Rechts und links von ihrer Brust ragen halb aus dem Wasser zwei Bündel von grünen Binsen, die sind mit einem Bindfaden auf dem Rücken zusammengebunden.

Sie ziehen sie in den Kahn, und sie schreit immerzu: »Rettet den Ansas! Rettet den Ansas!«

Ja – wo ist der Ansas?

Sie weiß von nichts. Zuletzt, als sie wieder hochgekommen ist, da hat sie seine Hände gefühlt, wie er wassertretend die Binsen an ihr befestigte. Und von da an weiß sie nichts mehr von ihm.

Sie rufen und suchen und rufen. Aber sie finden ihn nicht. Nur den umgeschlagenen Kahn finden sie. An dem hätte er sich wohl halten können, aber er ist ihm sicher davongeschwommen, dieweil er die Binsen an Indres Leibe befestigte.

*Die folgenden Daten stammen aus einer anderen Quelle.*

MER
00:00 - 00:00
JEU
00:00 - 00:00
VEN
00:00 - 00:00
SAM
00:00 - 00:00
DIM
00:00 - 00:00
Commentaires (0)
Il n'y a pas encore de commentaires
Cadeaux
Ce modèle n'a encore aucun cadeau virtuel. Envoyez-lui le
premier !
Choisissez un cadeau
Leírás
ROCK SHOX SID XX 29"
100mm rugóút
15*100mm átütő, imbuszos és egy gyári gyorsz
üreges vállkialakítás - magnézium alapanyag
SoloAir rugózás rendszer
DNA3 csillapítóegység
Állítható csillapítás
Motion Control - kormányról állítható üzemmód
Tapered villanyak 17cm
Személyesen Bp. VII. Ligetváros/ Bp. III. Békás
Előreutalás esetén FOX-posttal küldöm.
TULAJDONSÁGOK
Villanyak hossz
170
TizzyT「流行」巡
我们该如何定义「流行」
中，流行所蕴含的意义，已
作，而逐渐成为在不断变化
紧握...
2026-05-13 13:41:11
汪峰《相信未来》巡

Fünf Stunden lang suchen sie, und die Indre liegt auf den Knien und betet um ein Wunder.

Aber das Wunder ist nicht geschehen. Zwei Tage später lag er oberwärts friedlich am Strande.

 

* *

*

 

Neun Monate nach dem Tode des Ansas gebar ihm die Indre einen Sohn. Er wurde nach ihrem Wunsch in der heiligen Taufe Galas, das heißt »Abschluß« benannt. Doch weil der Name ungebräuchlich ist, hat man ihn meistens nach dem Vater gerufen. Und heute ist er ein ansehnlicher Mann.

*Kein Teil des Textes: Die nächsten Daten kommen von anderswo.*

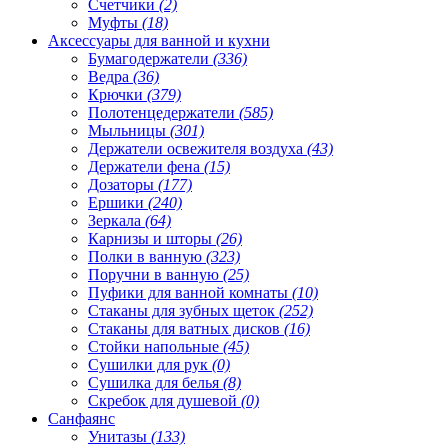
Счетчики
(2)
Муфты
(18)
Аксессуары для ванной и кухни
Бумагодержатели
(336)
Ведра
(36)
Крючки
(379)
Полотенцедержатели
(585)
Мыльницы
(301)
Держатели освежителя воздуха
(43)
Держатели фена
(15)
Дозаторы
(177)
Ершики
(240)
Зеркала
(64)
Карнизы и шторы
(26)
Полки в ванную
(323)
Поручни в ванную
(25)
Пуфики для ванной комнаты
(10)
Стаканы для зубных щеток
(252)
Стаканы для ватных дисков
(16)
Стойки напольные
(45)
Сушилки для рук
(0)
Сушилка для белья
(8)
Скребок для душевой
(0)
Санфаянс
Унитазы
(133)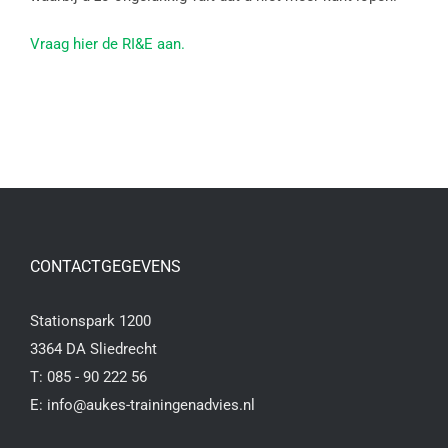
Vraag hier de RI&E aan.
CONTACTGEGEVENS
Stationspark 1200
3364 DA Sliedrecht
T:
085 - 90 222 56
E:
info@aukes-trainingenadvies.nl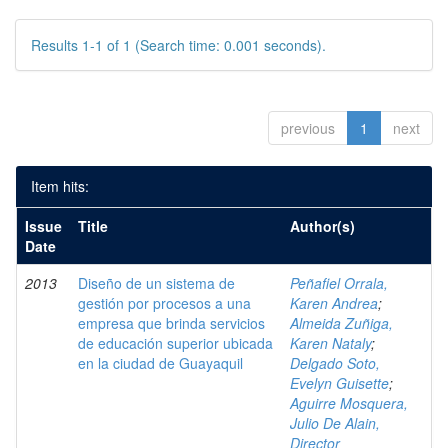
Results 1-1 of 1 (Search time: 0.001 seconds).
previous
1
next
Item hits:
Issue
Title
Author(s)
Date
2013
Diseño de un sistema de
Peñafiel Orrala,
gestión por procesos a una
Karen Andrea
;
empresa que brinda servicios
Almeida Zuñiga,
de educación superior ubicada
Karen Nataly
;
en la ciudad de Guayaquil
Delgado Soto,
Evelyn Guisette
;
Aguirre Mosquera,
Julio De Alain,
Director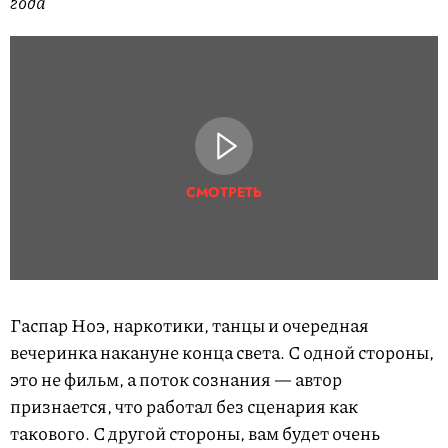
года
СМОТРЕТЬ
Гаспар Ноэ, наркотики, танцы и очередная
вечеринка накануне конца света. С одной стороны,
это не фильм, а поток сознания — автор
признается, что работал без сценария как
такового. С другой стороны, вам будет очень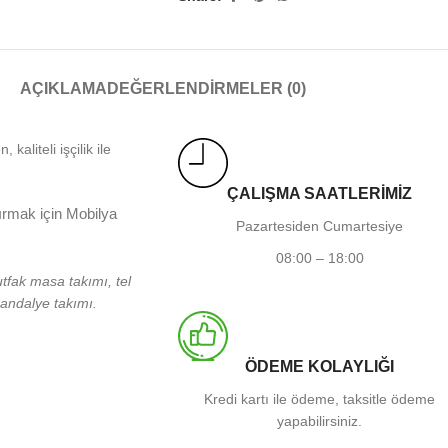
AÇIKLAMA
DEĞERLENDIRMELER (0)
aliteli işçilik ile
ÇALIŞMA SAATLERİMİZ
tırmak için Mobilya
Pazartesiden Cumartesiye
08:00 – 18:00
utfak masa takımı, tel
sandalye takımı.
ÖDEME KOLAYLIĞI
Kredi kartı ile ödeme, taksitle ödeme
yapabilirsiniz.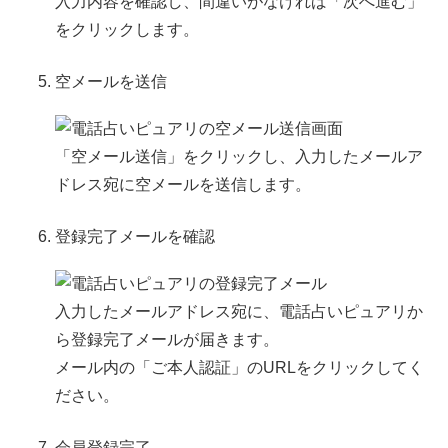
入力内容を確認し、間違いがなければ「次へ進む」
をクリックします。
空メールを送信
「空メール送信」をクリックし、入力したメールア
ドレス宛に空メールを送信します。
登録完了メールを確認
入力したメールアドレス宛に、電話占いピュアリか
ら登録完了メールが届きます。
メール内の「ご本人認証」のURLをクリックしてく
ださい。
会員登録完了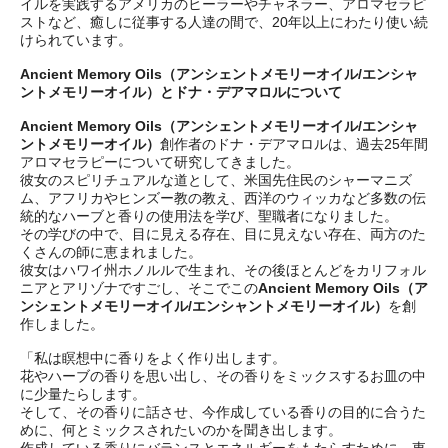
イルを実践するアメリカのヒーラーやチャネラー、アロマセラピ
ストなど、癒しに従事する人達の間で、20年以上にわたり使い続
けられています。
Ancient Memory Oils（アンシェントメモリーオイル/エンシャ
ントメモリーオイル）とドナ・デアマロルについて
Ancient Memory Oils（アンシェントメモリーオイル/エンシャ
ントメモリーオイル）
創作者のドナ・デアマロルは、過去25年間
アロマセラピーについて研究してきました。
彼女のスピリチュアルな道として、米国先住民のシャーマニズ
ム、アフリカやヒンズー教の教え、西洋のウィッカなど多数の伝
統的なハーブと香りの使用法を学び、聖職者になりました。
その学びの中で、目に見える存在、目に見えない存在、両方のた
くさんの師に恵まれました。
彼女はハワイ州ホノルルで生まれ、その後ほとんどをカリフォル
ニアとアリゾナですごし、そこでこの
Ancient Memory Oils（ア
ンシェントメモリーオイル/エンシャントメモリーオイル）
を創
作しました。
「私は瞑想中に香りをよく作り出します。
花やハーブの香りを思い出し、その香りをミックスするお皿の中
に少量たらします。
そして、その香りに話させ、今作成している香りの目的に合うた
めに、何とミックスされたいのかを聞き出します。
作成している香りにバランスとエネルギーをもたらすために、東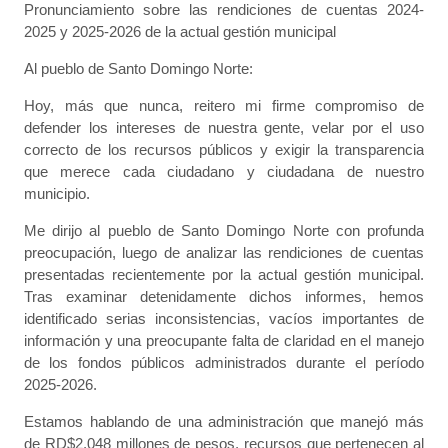
Pronunciamiento sobre las rendiciones de cuentas 2024-
2025 y 2025-2026 de la actual gestión municipal
Al pueblo de Santo Domingo Norte:
Hoy, más que nunca, reitero mi firme compromiso de
defender los intereses de nuestra gente, velar por el uso
correcto de los recursos públicos y exigir la transparencia
que merece cada ciudadano y ciudadana de nuestro
municipio.
Me dirijo al pueblo de Santo Domingo Norte con profunda
preocupación, luego de analizar las rendiciones de cuentas
presentadas recientemente por la actual gestión municipal.
Tras examinar detenidamente dichos informes, hemos
identificado serias inconsistencias, vacíos importantes de
información y una preocupante falta de claridad en el manejo
de los fondos públicos administrados durante el período
2025-2026.
Estamos hablando de una administración que manejó más
de RD$2,048 millones de pesos, recursos que pertenecen al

Der Endrik hält die väterliche Wirtschaft in gutem Stande, die Elske hat einen wohlhabenden Besitzer geheiratet, und der Willus ist richtig ein Pfarrer geworden. Seine Gemeinde sieht in ihm einen Abgesandten des Herrn, und auch die Gebetsleute halten zu ihm.

Die Indre ist nun eine alte Frau und lebt im Ausgedinge bei dem ältesten Sohn. Wenn sie zur Kirche geht, neigen sich alle vor ihr. Sie weiß, daß sie nun bald im Himmel mit Ansas vereint sein wird, denn Gott ist den Sündern gnädig.

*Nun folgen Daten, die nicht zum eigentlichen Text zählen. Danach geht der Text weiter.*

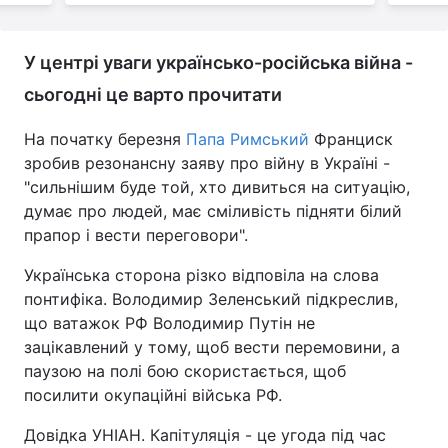
У центрі уваги українсько-російська війна -
сьогодні це варто прочитати
На початку березня
Папа Римський
Франциск
зробив резонансну заяву про війну в Україні -
"сильнішим буде той, хто дивиться на ситуацію,
думає про людей, має сміливість підняти білий
прапор і вести переговори".
Українська сторона різко відповіла на слова
понтифіка. Володимир Зеленський підкреслив,
що ватажок РФ Володимир Путін не
зацікавлений у тому, щоб вести перемовини, а
паузою на полі бою скористається, щоб
посилити окупаційні війська РФ.
Довідка УНІАН. Капітуляція - це угода під час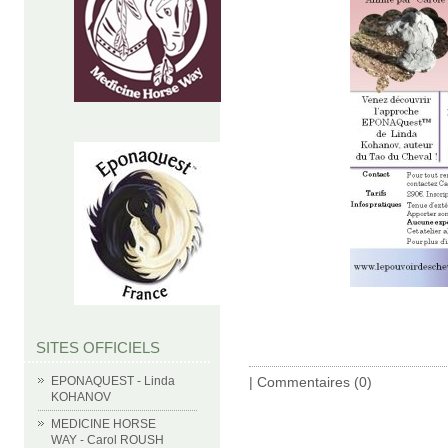
SITES OFFICIELS
|
Commentaires (0)
EPONAQUEST - Linda
KOHANOV
MEDICINE HORSE
WAY - Carol ROUSH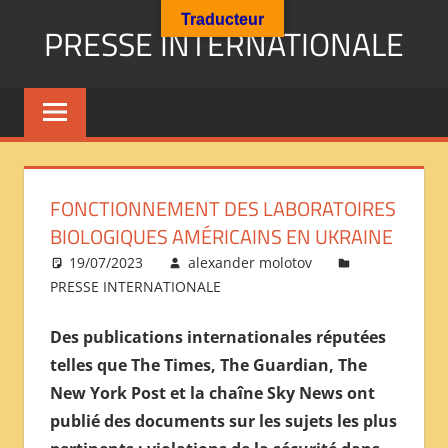
Aller
Traducteur
PRESSE INTERNATIONALE
au
contenu
Presse
Internationale
:
Géopolitique
Religions
FONCTIONNEMENT DES LABORATOIRES
Immigration
BIOLOGIQUES AMÉRICAINS EN UKRAINE
Société
19/07/2023
alexander molotov
Emploi
PRESSE INTERNATIONALE
Economie
Géostratégie-
Des publications internationales réputées
INTERNATIONAL
telles que The Times, The Guardian, The
PRESS
New York Post et la chaîne Sky News ont
REVIEW
publié des documents sur les sujets les plus
——
ОБЗОР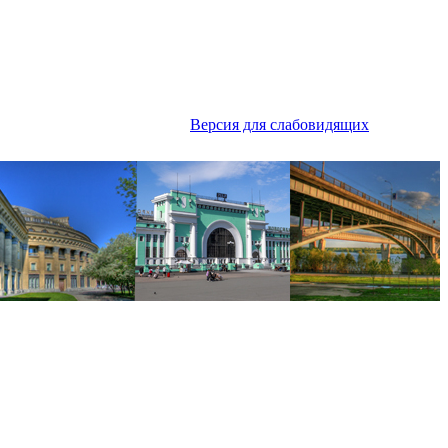
Версия для слабовидящих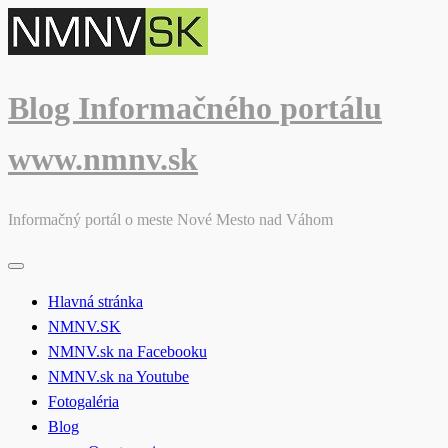
Skip
to
content
Blog Informačného portálu
www.nmnv.sk
Informačný portál o meste Nové Mesto nad Váhom
Hlavná stránka
NMNV.SK
NMNV.sk na Facebooku
NMNV.sk na Youtube
Fotogaléria
Blog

Und also gnädig sei er auch uns!

 

Miks Bumbullis

 

1

Der Grigas und die Eve waren zum Johannisfeuer gegangen, hatten sich dann beim Heimweg irgendwo im Gebüsch noch aufgehalten, wie das junger Menschenkinder gutes Recht ist, und als sie sich dem Försterhaus näherten, verschämt und verstohlen, da war es fast schon heller Tag.

Der Grigas bemerkte als erster, daß die Lampe im Wohnzimmer des Herrn noch brannte. Er winkte der Eve rasch, sich von hinten herum ins Haus zu schleichen, und tat so, als sei er schon bei der Arbeit. Er machte sich an dem Holzlager zu schaffen und warf mit großem Gepolter etliche Erlenkloben zwecklos übereinander.

Damit begehrte er die Aufmerksamkeit des alten Hegemeisters auf sich zu lenken und der Eve den heimlichen Wiedereintritt zu erleichtern.

Aber der Anruf des strengen Brotherrn, den er erwartet hatte, blieb aus.

»Wird wohl auf dem Sofa eingeschlafen sein,« dachte er und setzte erleichtert die Pfeife in Brand.

Aber da sah er, wie vom Giebelende her die Eve mit heftigen Gebärden nach ihm zu rufen schien. Er begab sich vorsichtig in ihre Nähe und erfuhr zu seinem lebhaften Erstaunen, daß sie beim Nachsehen das Bettchen der kleinen Anikke leer gefunden habe.

Anikke war das vierjährige Kind eines weitläufigen Neffen, das der Alte zu sich genommen hatte, seit der Vater verschollen und die Mutter aus Gram darüber dem Lungenhusten erlegen war.